Newly Developed COVID-19 Test Cheap Alters Existing Technique

TEHRAN (Tasnim) – An Indian state-run laboratory has developed a cheap test kit for COVID-19 that is claimed to take just 10 minutes to detect the infection.

The Kerala-based lab at the Sree Chitra Tirunal Institute of Medical Sciences and Technology says it's the first time that the reverse transcriptase loop-mediated amplification of viral nucleic acid (RT-LAMP) has been used to test for the N-Gene of SARAS-COV2.

“Though RT-LAMP technology has been used in different diagnoses, to our knowledge it has not been used by anyone in any country to map the N-gene, which causes Coronavirus,” Dr. Anoop Kumar T., head of molecular medicine at the Biomedical Technology wing of SCTIMST told Sputnik.

“The test kit is highly specific for the SARS-CoV-2 N-gene and it can detect two regions of the gene which will ensure that the test does not fail, even if one region of the viral gene undergoes mutation during its current spread,” he adds.
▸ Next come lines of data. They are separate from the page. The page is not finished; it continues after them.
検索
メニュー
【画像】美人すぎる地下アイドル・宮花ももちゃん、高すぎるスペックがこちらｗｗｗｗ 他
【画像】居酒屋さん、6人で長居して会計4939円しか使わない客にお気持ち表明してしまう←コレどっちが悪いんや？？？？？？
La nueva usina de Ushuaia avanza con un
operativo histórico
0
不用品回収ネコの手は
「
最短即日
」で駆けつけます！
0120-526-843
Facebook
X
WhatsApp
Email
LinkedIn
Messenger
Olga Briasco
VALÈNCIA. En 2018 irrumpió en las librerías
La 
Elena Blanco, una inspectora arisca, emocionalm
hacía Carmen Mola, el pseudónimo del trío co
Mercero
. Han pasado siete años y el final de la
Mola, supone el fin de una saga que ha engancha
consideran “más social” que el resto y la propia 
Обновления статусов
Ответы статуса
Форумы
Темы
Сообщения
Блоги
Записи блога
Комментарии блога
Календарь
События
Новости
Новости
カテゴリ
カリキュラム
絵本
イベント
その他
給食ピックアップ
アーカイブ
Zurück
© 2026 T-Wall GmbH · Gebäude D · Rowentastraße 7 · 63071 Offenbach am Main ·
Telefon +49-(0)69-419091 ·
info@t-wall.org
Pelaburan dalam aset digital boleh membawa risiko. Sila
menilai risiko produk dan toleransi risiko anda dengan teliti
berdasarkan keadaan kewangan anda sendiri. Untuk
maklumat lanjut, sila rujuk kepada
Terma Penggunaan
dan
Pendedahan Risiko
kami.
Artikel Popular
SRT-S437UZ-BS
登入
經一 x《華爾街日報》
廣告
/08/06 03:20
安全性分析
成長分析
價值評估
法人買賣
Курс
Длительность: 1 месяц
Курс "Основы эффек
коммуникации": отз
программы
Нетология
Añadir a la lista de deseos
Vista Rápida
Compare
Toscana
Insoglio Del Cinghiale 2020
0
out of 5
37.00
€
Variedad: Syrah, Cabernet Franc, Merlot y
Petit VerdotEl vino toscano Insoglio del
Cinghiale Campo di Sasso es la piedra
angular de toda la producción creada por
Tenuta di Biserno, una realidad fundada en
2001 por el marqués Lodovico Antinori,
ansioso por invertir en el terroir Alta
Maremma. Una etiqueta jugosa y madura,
Named Chitra GeneLAMP-N, gene testing would provide confirmation in one test without further screening and at much lower costs. Anoop Kumar says that several scientific labs across the world recommend the detection of two regions of N-gene for COVID-19 confirmation using gene amplification technology. He explains that the kit is the size of a laptop, and fully conforms to India’s regulatory guidelines.

“We tested it for concordance among true positive and true negative samples, and the results were 100 percent accurate,” Anoop Kumar elaborates.

It is suitable for deployment in smaller hospitals and airports as in a single batch and it can test 30 samples, significantly lowering the current machine waiting time. The new test kit takes 10 minutes for the gene to be detected and less than 2 hours for a sample to yield a result - from RNA extraction via swab to RT LAMP detection time. This would also obviate the need to keep suspects under quarantine for 14 days, as is being done at present.

The Institute has transferred the technology to a Kerala-based manufacturer for commercial exploitation after getting statutory clearance.

India has been outsourcing its test kit needs for COVID-19 from foreign suppliers in a bid to offer broad-base testing for suspected infections. On Thursday, a consignment of 650,000 rapid anti-body tests and RNA extraction kits were dispatched from Guangzhou, said Indian envoy to China Vikram Misri.

As of Sunday, there are 15,712 positive COVID-19 cases in the country, which include 2,231 cured patients and 507 fatalities, according to data released by the federal health and family welfare ministry.